In briefBMJ 2015; 350 doi: https://doi.org/10.1136/bmj.h2112 (Published 23 April 2015) Cite this as: BMJ 2015;350:h2112
Secondary diagnoses of HIV see big rise: The number of cases of HIV patients being treated where the infection was the primary diagnosis in England rose by 18% from 4209 in 2003-04 to 5618 in 2013-14, while secondary diagnoses rose by 301%, from 4149 to 24 252, show figures from England’s Health and Social Care Information Centre. The charity Positively UK said that it was a challenge to get appropriate treatment for people with HIV and to educate doctors about how to treat conditions such as cancer and cardiovascular disease with drugs that did not interfere with anti-HIV drugs.
Access to green space reduces mental health inequality: An analysis of data from 21 294 urban residents from 34 nations recorded in the 2012 European Quality of Life Survey has found that socioeconomic inequality in mental wellbeing was 40% less among respondents who had good access to green space than among those with poor access. The study found that no other neighbourhood characteristics, such as access to public transport, banks, and cultural services, were associated with narrower inequality.1 The study’s leader, Rich Mitchell of the University of Glasgow, said, “Our research supports the idea that environments could play a part in reducing inequalities in health, either in tandem with other social policies or independently.”

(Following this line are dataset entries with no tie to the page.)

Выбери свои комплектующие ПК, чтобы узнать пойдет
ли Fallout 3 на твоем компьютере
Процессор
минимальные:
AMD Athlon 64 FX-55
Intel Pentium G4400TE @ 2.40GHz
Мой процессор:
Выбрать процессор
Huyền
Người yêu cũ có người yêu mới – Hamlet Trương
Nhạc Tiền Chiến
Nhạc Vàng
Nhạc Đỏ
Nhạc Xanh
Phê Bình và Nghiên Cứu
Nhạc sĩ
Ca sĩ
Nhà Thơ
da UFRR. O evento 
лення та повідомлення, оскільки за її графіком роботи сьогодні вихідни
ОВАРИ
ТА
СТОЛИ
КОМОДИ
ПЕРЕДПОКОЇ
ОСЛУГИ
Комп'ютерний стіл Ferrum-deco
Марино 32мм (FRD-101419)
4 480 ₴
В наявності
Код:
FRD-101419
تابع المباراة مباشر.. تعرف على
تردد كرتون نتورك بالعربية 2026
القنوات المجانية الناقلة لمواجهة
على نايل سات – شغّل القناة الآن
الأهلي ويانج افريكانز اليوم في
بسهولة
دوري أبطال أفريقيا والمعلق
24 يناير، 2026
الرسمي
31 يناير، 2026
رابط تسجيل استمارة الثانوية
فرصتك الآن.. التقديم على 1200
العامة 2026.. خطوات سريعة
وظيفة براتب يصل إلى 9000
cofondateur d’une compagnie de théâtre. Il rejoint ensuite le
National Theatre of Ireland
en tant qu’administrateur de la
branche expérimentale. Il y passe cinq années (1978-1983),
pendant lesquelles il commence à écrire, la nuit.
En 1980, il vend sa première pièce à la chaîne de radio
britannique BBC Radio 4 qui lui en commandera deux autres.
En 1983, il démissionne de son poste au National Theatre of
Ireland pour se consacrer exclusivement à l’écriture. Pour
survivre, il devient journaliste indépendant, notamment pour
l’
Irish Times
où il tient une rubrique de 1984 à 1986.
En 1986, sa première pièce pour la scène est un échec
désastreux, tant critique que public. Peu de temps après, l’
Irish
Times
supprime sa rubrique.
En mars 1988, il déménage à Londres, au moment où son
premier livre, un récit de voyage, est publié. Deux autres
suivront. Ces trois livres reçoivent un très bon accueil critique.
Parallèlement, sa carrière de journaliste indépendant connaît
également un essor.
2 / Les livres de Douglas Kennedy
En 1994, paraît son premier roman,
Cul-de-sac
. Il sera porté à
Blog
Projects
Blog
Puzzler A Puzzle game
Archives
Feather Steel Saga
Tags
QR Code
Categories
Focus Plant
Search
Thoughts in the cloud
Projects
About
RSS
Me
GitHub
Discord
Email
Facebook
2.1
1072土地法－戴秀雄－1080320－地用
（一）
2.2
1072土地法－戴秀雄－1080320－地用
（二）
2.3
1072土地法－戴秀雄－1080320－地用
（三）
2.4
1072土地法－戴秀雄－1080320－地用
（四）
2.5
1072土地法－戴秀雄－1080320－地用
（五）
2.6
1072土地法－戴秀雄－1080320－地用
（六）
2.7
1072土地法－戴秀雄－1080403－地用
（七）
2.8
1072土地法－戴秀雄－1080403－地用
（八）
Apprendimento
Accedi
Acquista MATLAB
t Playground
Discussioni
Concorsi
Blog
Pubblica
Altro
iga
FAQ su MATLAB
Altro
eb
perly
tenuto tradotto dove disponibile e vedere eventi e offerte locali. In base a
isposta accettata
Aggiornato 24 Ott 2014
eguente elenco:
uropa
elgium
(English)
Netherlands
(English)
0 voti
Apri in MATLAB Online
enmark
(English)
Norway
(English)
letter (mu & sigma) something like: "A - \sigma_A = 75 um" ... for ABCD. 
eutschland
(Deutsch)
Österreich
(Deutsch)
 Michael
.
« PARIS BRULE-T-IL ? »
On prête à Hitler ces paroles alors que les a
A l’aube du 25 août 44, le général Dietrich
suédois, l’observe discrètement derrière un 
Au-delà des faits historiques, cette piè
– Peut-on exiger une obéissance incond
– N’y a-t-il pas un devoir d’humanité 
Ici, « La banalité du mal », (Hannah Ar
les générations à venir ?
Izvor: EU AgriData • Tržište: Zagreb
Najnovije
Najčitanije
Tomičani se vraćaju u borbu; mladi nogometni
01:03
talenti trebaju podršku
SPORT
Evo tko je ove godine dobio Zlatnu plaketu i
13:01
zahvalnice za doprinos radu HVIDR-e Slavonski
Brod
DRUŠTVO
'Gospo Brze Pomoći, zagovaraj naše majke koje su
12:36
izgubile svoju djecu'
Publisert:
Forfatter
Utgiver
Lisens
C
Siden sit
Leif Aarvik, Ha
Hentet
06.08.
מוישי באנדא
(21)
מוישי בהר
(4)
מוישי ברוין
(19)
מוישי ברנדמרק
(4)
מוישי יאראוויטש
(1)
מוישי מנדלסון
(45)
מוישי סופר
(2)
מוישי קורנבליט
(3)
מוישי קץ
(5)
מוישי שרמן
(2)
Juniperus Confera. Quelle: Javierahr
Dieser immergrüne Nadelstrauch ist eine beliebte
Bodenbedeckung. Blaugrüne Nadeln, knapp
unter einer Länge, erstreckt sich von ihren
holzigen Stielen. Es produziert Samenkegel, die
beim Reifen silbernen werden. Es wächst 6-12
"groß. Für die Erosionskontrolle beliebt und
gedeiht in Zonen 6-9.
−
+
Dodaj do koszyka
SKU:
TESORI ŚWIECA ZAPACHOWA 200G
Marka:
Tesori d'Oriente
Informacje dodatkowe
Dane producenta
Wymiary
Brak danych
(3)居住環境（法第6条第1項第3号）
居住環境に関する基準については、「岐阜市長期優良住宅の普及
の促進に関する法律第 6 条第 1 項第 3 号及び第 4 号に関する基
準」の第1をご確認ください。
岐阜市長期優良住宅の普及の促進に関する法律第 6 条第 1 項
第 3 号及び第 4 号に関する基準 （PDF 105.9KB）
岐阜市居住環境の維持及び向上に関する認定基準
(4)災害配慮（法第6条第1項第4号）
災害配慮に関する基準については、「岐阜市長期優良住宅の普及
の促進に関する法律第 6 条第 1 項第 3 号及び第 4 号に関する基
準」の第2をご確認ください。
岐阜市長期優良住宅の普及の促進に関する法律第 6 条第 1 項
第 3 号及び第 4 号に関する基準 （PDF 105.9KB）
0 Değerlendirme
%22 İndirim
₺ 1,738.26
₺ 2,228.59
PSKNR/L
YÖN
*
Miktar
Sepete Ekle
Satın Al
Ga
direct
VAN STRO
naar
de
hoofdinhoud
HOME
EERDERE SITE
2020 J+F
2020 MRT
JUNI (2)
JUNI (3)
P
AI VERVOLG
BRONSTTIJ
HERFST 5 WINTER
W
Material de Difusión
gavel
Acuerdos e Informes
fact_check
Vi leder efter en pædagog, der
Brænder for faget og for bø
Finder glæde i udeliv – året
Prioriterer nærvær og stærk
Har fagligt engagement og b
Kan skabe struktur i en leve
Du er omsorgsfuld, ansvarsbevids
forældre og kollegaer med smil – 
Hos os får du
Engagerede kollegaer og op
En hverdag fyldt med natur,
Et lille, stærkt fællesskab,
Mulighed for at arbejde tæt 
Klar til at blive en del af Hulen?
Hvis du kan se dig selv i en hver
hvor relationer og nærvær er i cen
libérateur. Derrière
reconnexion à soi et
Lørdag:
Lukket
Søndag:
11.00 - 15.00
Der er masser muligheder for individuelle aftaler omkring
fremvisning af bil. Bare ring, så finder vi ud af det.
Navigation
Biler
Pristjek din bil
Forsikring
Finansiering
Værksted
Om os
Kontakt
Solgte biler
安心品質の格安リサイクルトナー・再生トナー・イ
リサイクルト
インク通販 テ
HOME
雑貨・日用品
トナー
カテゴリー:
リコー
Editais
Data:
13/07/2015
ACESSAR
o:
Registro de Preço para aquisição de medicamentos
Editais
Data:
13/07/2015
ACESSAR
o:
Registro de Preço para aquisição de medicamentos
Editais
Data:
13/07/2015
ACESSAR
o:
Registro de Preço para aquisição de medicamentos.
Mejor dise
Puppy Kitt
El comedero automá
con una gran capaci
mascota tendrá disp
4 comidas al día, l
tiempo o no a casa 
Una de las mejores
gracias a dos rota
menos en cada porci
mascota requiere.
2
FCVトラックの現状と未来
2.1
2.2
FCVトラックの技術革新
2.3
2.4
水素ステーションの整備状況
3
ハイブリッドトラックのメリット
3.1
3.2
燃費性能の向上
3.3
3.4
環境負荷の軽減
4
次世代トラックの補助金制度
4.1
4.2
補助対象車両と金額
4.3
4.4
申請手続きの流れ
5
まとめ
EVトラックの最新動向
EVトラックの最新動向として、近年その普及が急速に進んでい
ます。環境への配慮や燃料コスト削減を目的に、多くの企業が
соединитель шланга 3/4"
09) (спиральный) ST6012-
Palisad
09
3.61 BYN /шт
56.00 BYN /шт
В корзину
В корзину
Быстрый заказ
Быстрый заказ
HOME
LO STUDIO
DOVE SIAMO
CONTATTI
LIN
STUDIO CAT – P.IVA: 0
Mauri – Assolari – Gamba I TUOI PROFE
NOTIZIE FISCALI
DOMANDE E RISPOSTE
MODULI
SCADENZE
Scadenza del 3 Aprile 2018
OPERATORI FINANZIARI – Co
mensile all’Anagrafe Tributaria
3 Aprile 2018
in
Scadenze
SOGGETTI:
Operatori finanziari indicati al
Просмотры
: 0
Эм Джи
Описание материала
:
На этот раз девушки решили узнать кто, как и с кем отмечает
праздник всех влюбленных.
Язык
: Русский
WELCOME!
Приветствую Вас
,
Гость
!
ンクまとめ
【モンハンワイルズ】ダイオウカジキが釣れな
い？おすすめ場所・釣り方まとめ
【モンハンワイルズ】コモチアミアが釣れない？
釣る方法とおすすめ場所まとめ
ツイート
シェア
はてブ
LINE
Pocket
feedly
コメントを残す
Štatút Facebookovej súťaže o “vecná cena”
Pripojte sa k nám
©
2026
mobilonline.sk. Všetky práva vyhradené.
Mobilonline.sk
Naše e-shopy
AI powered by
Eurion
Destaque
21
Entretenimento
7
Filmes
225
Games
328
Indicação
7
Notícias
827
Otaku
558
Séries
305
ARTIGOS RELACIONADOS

Genes may have role in people’s attractiveness to mosquitoes: Genetic control of body odour may influence how likely people are to be bitten by mosquitoes, research from the London School of Hygiene and Tropical Medicine has found.2 The researchers evaluated the response of Aedes aegypti mosquitoes to odours from the hands of 18 pairs of identical and 19 pairs of non-identical female twins. They found that identical twin pairs were more similar in attractiveness to mosquitoes than non-identical twin pairs. The results could help researchers find new ways to repel mosquitoes, said the study.
US mothers have babies too close together, says CDC: The typical time between pregnancies in US women is about 2.5 years, but nearly a third of women space their children too closely together, a study by the Centers for Disease Control and Prevention has found.3 The study analysed birth certificates of babies born to more than 1.7 million mothers of all ages who had a second or higher singleton birth in 2011. It found that about 30% of women who had had a child became pregnant again within 18 months, and just 21% had an interval of 60 months or more. The inter-pregnancy interval rose with age and was lowest among non-Hispanic white women. Research has shown that intervals of less than 18 months and those of 60 months or more were associated with higher risks of adverse health outcomes.
MMR is not linked to autism, large study confirms: The misplaced fear that the measles, mumps, and rubella (MMR) vaccine may increase the risk of autism spectrum disorders in younger siblings of children who have such a disorder may deter some parents from having their younger children vaccinated against MMR, say US researchers. But their study of nearly 95 000 children, reported in JAMA,4 found that after two doses of the vaccine the adjusted relative risk of an autism spectrum disorder at age 5 years among children with an older sibling with such a disorder was 0.56 (95% confidence interval 0.31 to 1.01), when compared with unvaccinated children, while the risk among children whose older siblings did not have such a disorder was 1.12 (0.78 to 1.59).